48 yıldır el emeğiyle çalışan Mırık, geçmişte ürettiği tarım aletleri sayesinde her yıl bir daire ya da arsa alabildiğini, ancak artık işlerin azaldığını ve çırak bulamadıklarını söylüyor. Zanaatkârlığın giderek yok olmasından üzüntü duyan usta, “Eskiden bu meslek geçim değil, kazanç kapısıydı. Şimdi kendimizi zor geçindiriyoruz” diyor.
1977’den Bu Yana Aynı Tezgâh Başında
Torna ustası İbrahim Mırık, 1977 yılından bu yana sanayide çalışıyor. Çocuk yaşta başladığı işte, römork, tırmık, karık sabanı, döner merdiven ve çatı üretimi yapan usta, bugün aynı atölyede hâlâ emeğini sürdürüyor. Mırık, “1977’den beri ustayım. Sanayide tornacı olarak yetiştim. 25 yıldır aynı çarşıdayım. Eskiden işlerimiz o kadar yoğundu ki, her yıl bir ev ya da arsa alabiliyorduk. Şimdi işler azaldı, masraflar arttı. Genç nesil bu işi öğrenmek istemiyor” sözleriyle zanaatın geldiği noktayı özetliyor.
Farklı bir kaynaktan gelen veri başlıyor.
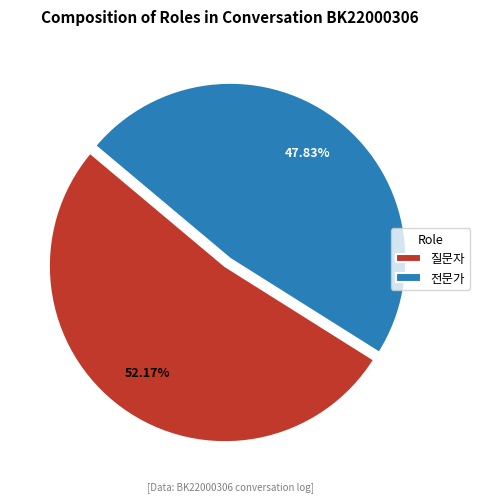

Rank the categories by value from highest to lowest.

질문자, 전문가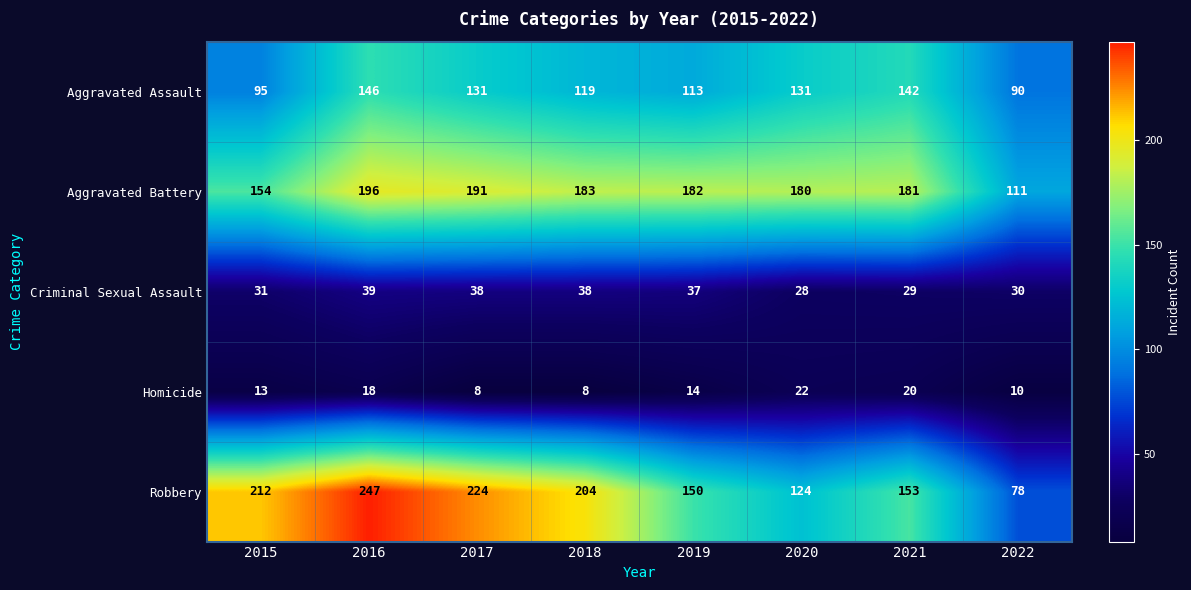

What value does the Robbery series have at 2021, to the nearest 10?

150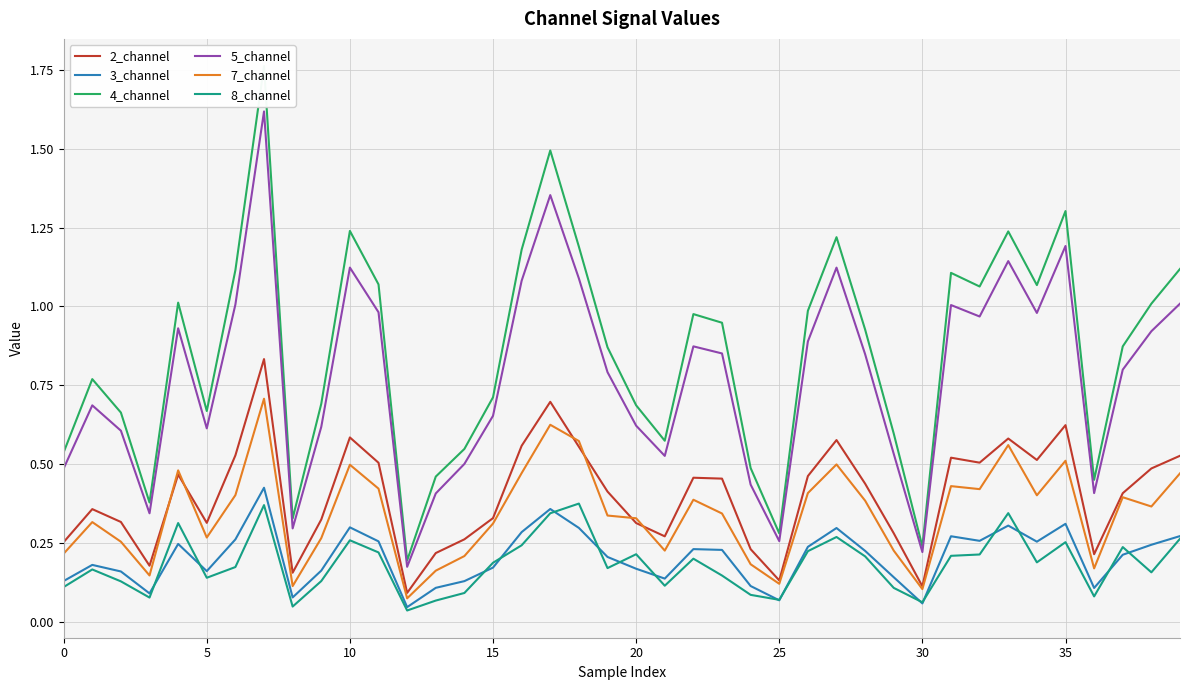

Reading right to left, list all the values displayed in this chart.

2_channel: 0.5	0.5	0.4	0.2	0.6	0.5	0.6	0.5	0.5	0.1	0.3	0.4	0.6	0.5	0.1	0.2	0.5	0.5	0.3	0.3	0.4	0.6	0.7	0.6	0.3	0.3	0.2	0.1	0.5	0.6	0.3	0.2	0.8	0.5	0.3	0.5	0.2	0.3	0.4	0.3
3_channel: 0.3	0.2	0.2	0.1	0.3	0.3	0.3	0.3	0.3	0.1	0.1	0.2	0.3	0.2	0.1	0.1	0.2	0.2	0.1	0.2	0.2	0.3	0.4	0.3	0.2	0.1	0.1	0.0	0.3	0.3	0.2	0.1	0.4	0.3	0.2	0.2	0.1	0.2	0.2	0.1
4_channel: 1.1	1.0	0.9	0.5	1.3	1.1	1.2	1.1	1.1	0.2	0.6	0.9	1.2	1.0	0.3	0.5	0.9	1.0	0.6	0.7	0.9	1.2	1.5	1.2	0.7	0.5	0.5	0.2	1.1	1.2	0.7	0.3	1.8	1.1	0.7	1.0	0.4	0.7	0.8	0.5
5_channel: 1.0	0.9	0.8	0.4	1.2	1.0	1.1	1.0	1.0	0.2	0.5	0.8	1.1	0.9	0.3	0.4	0.9	0.9	0.5	0.6	0.8	1.1	1.4	1.1	0.7	0.5	0.4	0.2	1.0	1.1	0.6	0.3	1.6	1.0	0.6	0.9	0.3	0.6	0.7	0.5
7_channel: 0.5	0.4	0.4	0.2	0.5	0.4	0.6	0.4	0.4	0.1	0.2	0.4	0.5	0.4	0.1	0.2	0.3	0.4	0.2	0.3	0.3	0.6	0.6	0.5	0.3	0.2	0.2	0.1	0.4	0.5	0.3	0.1	0.7	0.4	0.3	0.5	0.1	0.3	0.3	0.2
8_channel: 0.3	0.2	0.2	0.1	0.3	0.2	0.3	0.2	0.2	0.1	0.1	0.2	0.3	0.2	0.1	0.1	0.1	0.2	0.1	0.2	0.2	0.4	0.3	0.2	0.2	0.1	0.1	0.0	0.2	0.3	0.1	0.0	0.4	0.2	0.1	0.3	0.1	0.1	0.2	0.1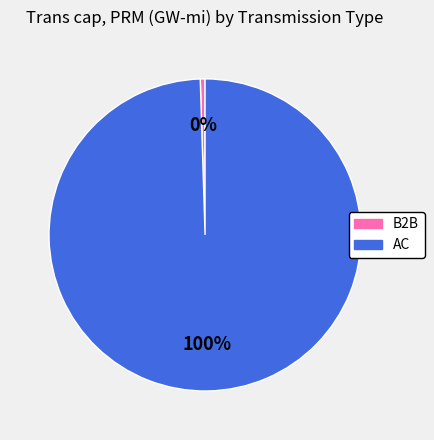

Which slice is the largest?

AC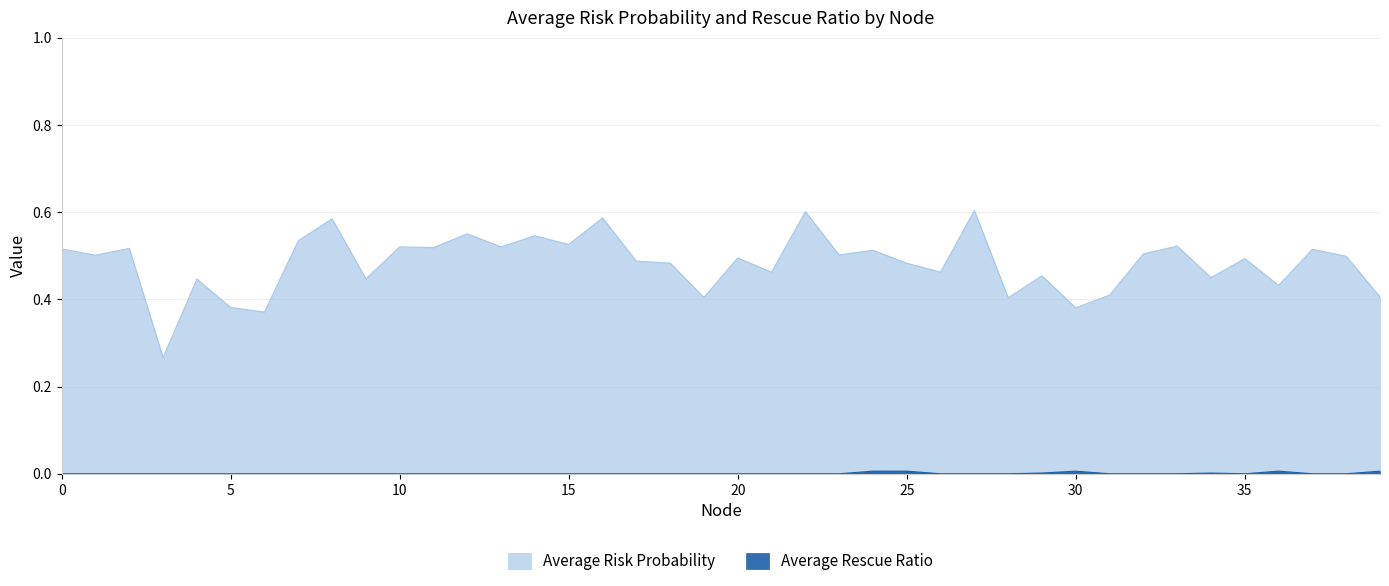

How many Average Rescue Ratio values are between 0 and 1?

40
Tarım Azaldı, Zanaat da Geriledi
Mırık’a göre, zanaatkârlığın gerilemesinin en büyük nedenlerinden biri tarımsal üretimdeki düşüş. Eskiden Samsun’un köylerinde tütün ve mısır üretiminin yoğun olduğunu belirten usta, “Tütün bitti, mısır azaldı. Köylüler artık üretim yerine arsalarını satıyor. Bizim yaptığımız tarım aletlerine de ihtiyaç kalmadı” diyor. Tarım malzemelerine olan talebin düşmesiyle birlikte, torna ve kaynak ustalarının işleri de ciddi biçimde azalmış durumda. “Eskiden sabahın ilk ışıklarıyla tezgâh başına geçerdik, sipariş yetiştiremezdik. Şimdi bazen bir hafta iş gelmediği oluyor,” diyen Mırık, zanaatin ekonomik sürdürülebilirliğini kaybettiğini dile getiriyor.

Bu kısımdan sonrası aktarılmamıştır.